Red Dead Redemption - odpowiedzi na Wasze pytania
Czołem partnerzy. Zadaliście wczoraj tyle pytań dotyczących Red Dead Redemption, że musiałem wybrać kilkanaście tych najczęściej się powtarzających/najistotniejszych/takich, na które byłem w stanie odpowiedzieć. Po zaledwie kilku godzinach gry mogę powiedzieć, że owszem, RDR jest wielkie, przygniatające wręcz swoimi rozmiarami. Ale czy zasłuży na równie okazały pomnik, to się jeszcze okaże.
Jak się jeździ konno? Z początku, jak chyba w każdej grze, wymaga to pewnego wyczucia, bo jaki koń jest - każdy widzi, trudno go zatrzymać. Ogólnie, jeździ się znacznie lepiej niż w Mount & Blade czy Shadow of the Colossus. Rumak nie może galopować bez ustanku - ma swój pasek wytrzymałości, którego nie można nadwyrężać, bo inaczej John zostanie zrzucony z grzbietu. Jednakże im dłużej jeździ się na jednym wierzchowcu, ten tym bardziej się do jeźdźca przywiązuje i pozwala na szybszą jazdę. Konie występują w wielu odmianach, najważniejszą różnicą jest tu oczywiście prędkość, jaką mogą rozwijać.
Sprytnym rozwiązaniem jest możliwość automatycznego dostosowania prędkości jazdy do osoby, obok której jedzie John - wystarczy jechać z wciśniętym guzikiem i jedyne czym należy się przejmować, to sterowanie. Konia można też w każdej chwili przywołać gwizdem.
Co z przemocą? Cóż, to Dziki Zachód przełomu wieków, miejsce pełne rabusiów, zakurzonych mieścin i skrajnie łatwego dostępu do broni. Przemoc jest wszechobecna. Podczas gry można się natknąć na różnego rodzaju zdarzenia losowe, jak bandytów napadających na podróżnych, stado dzikich psów czy scenkę, która mnie wręcz zmroziła: wracałem akurat po wykonaniu jednej misji do miasteczka, gdy usłyszałem dochodzące z salonu krzyki - mężczyzna szarpał się z prostytutką. Zanim zdążyłem się zorientować o co chodzi, wyjął nóż i wbił ją kobiecie w brzuch. Zastrzeliłem go, ale ona nie przeżyła. Innym razem mojej dziewczynie już udało się obronić kobietę w podobnej sytuacji.

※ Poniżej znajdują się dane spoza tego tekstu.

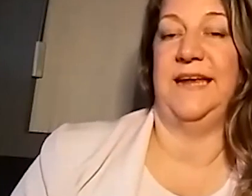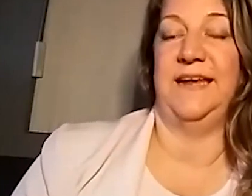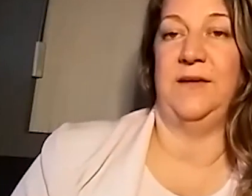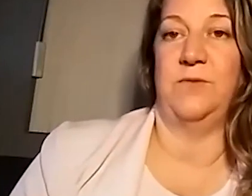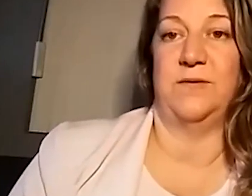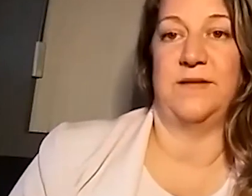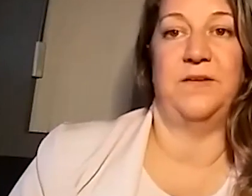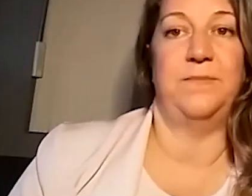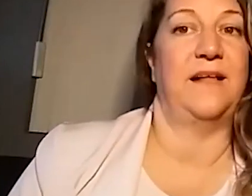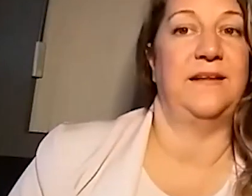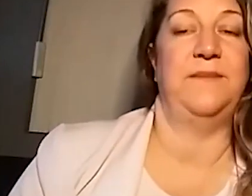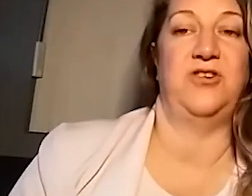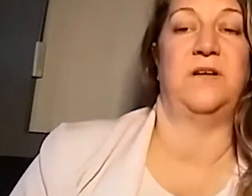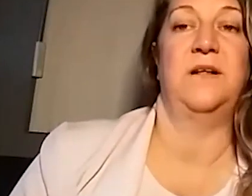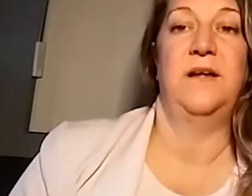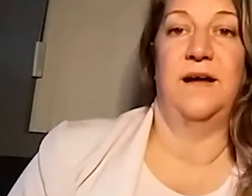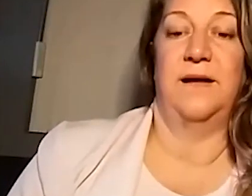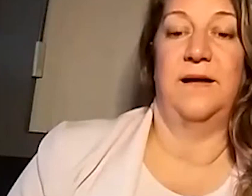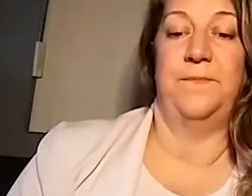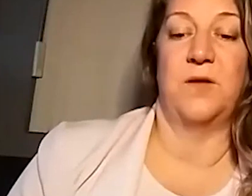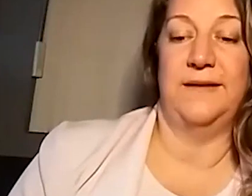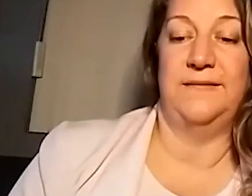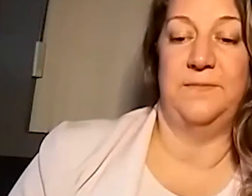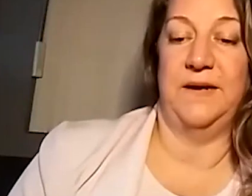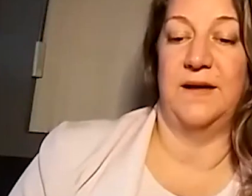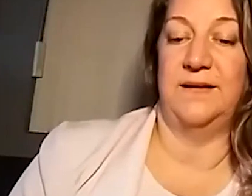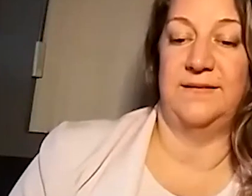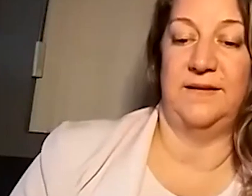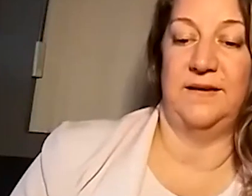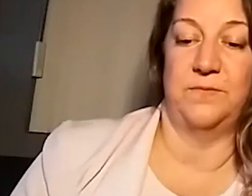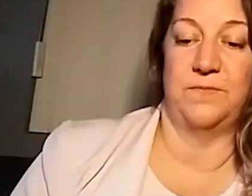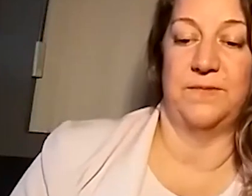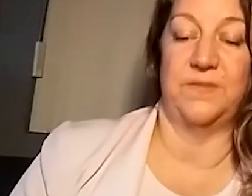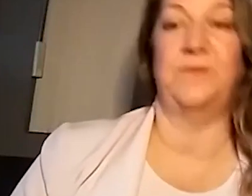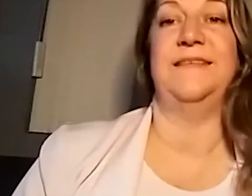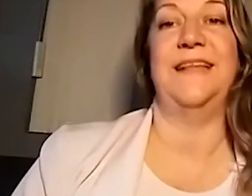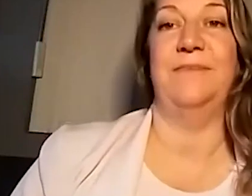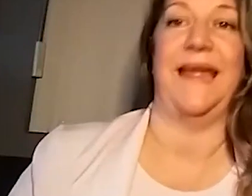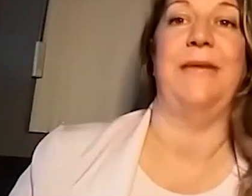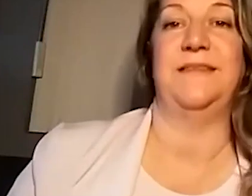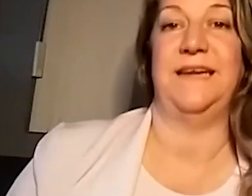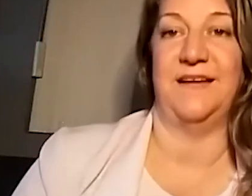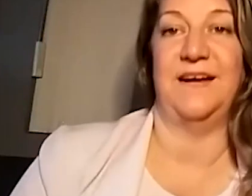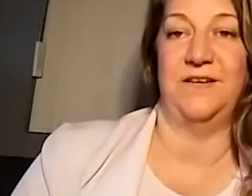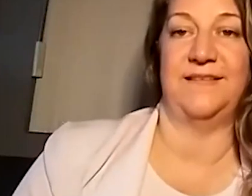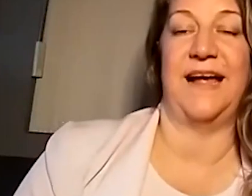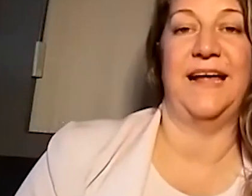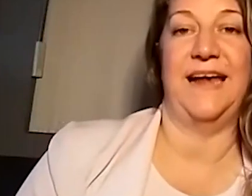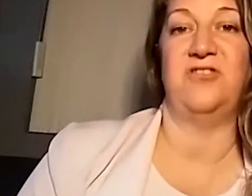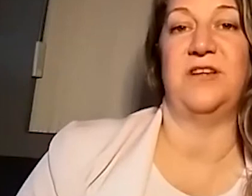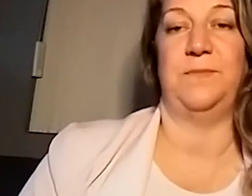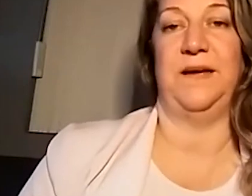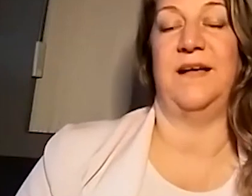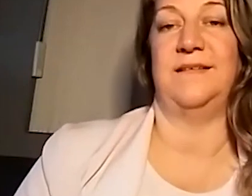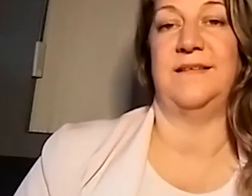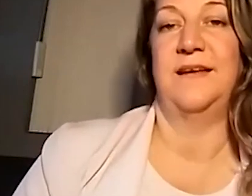-1380, which was offered by Holly Nichols, um, was because, you know, the reason that I was able to get governor to sign that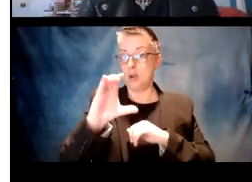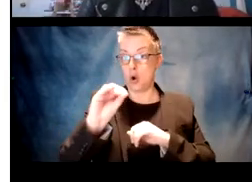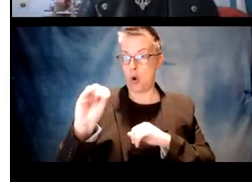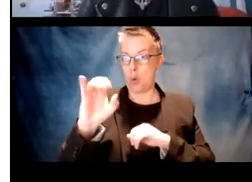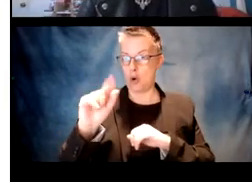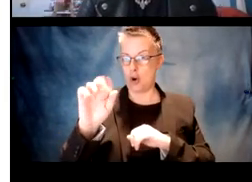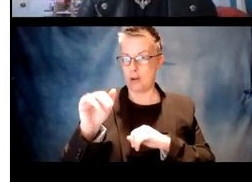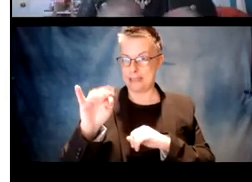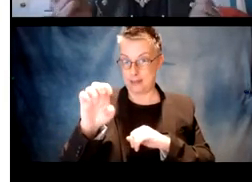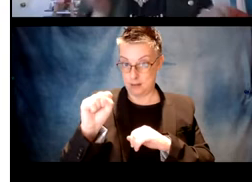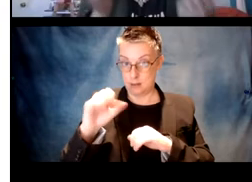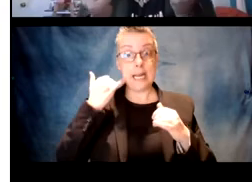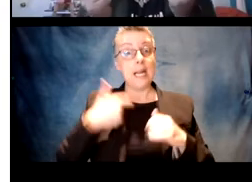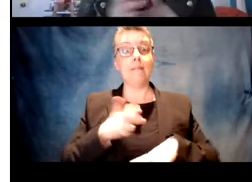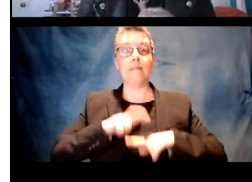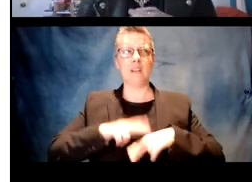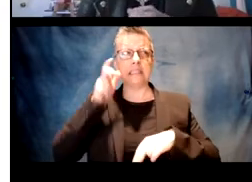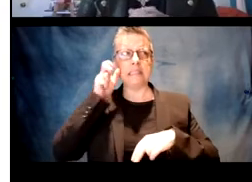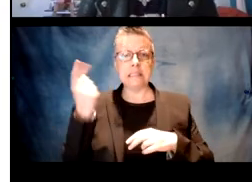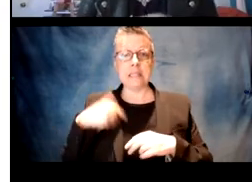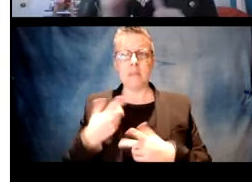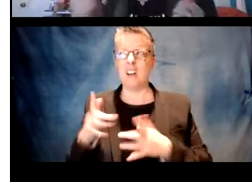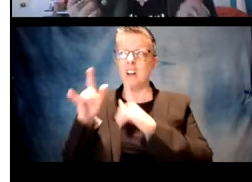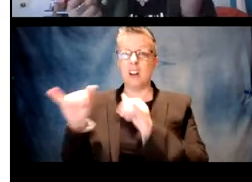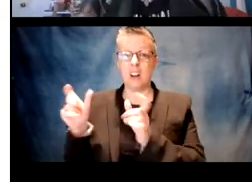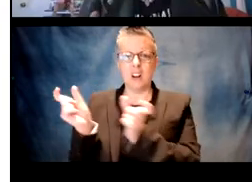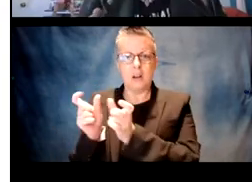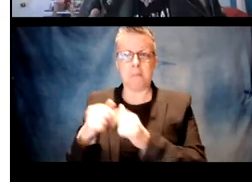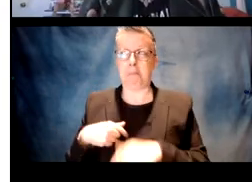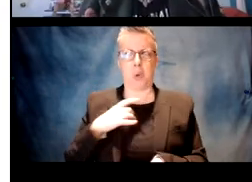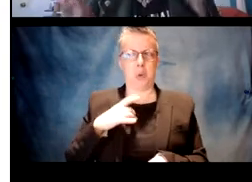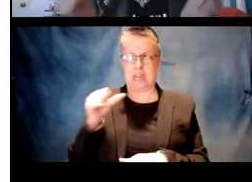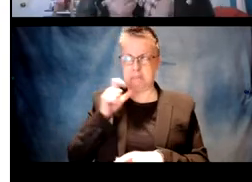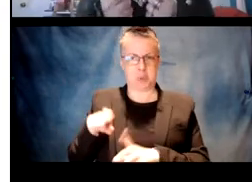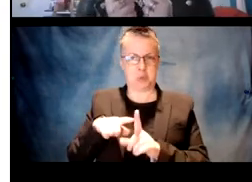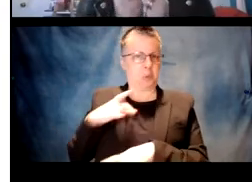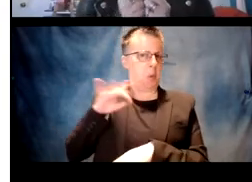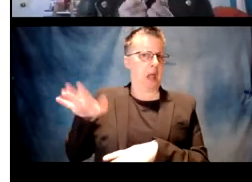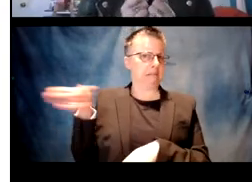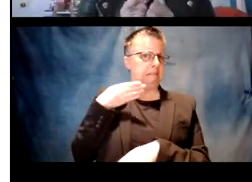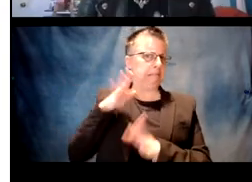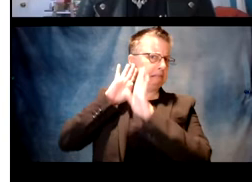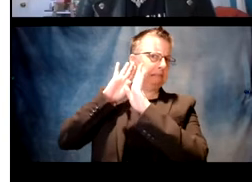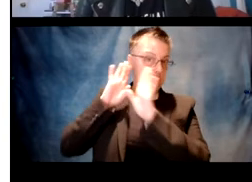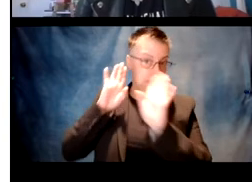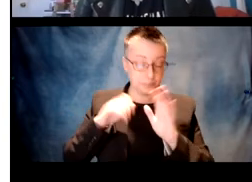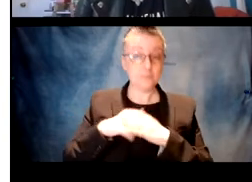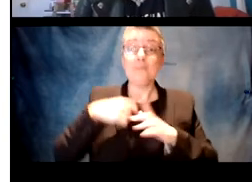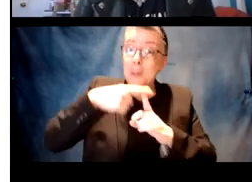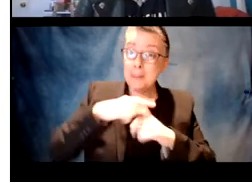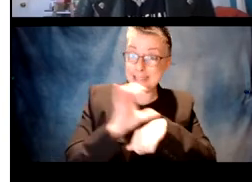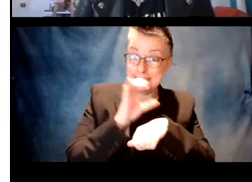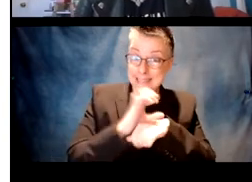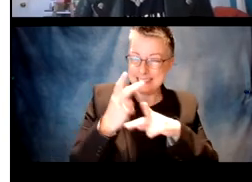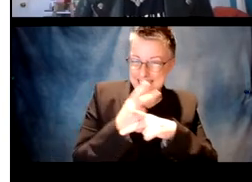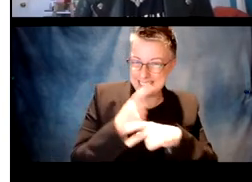and legal versus illegal co occurrences. They don't like it when something co occurs that's not supposed to. And we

Zastrzelone zwierzęta można oprawiać ze skóry, za każdym razem ilustrowane jest to krótką animacją, podczas której John wywija nożem, a ekran zachlapywany jest krwią. Skórowanie nie jest pokazane w szczegółach, ale po zakończonej operacji można oglądać obdarte ze skóry truchło.
Podobnie jak w Grand Theft Auto, można zastrzelić czy przejechać koniem lub powozem każdą osobę, ale trzeba się potem zmierzyć ze stróżami prawa, którzy wydają się być skuteczniejsi niż w ostatnich odsłonach serii.
Ile broni występuję w grze? John może posługiwać się rewolwerami, różnej maści karabinami i strzelbami. Dostęp do nich dawany jest stopniowo, amunicji raczej nie brakuje. Z widocznego w grze ”koła ekwipunku” wnioskuję, że razem z lassem i pięścią, dostępnych będzie łącznie osiem rodzajów uzbrojenia.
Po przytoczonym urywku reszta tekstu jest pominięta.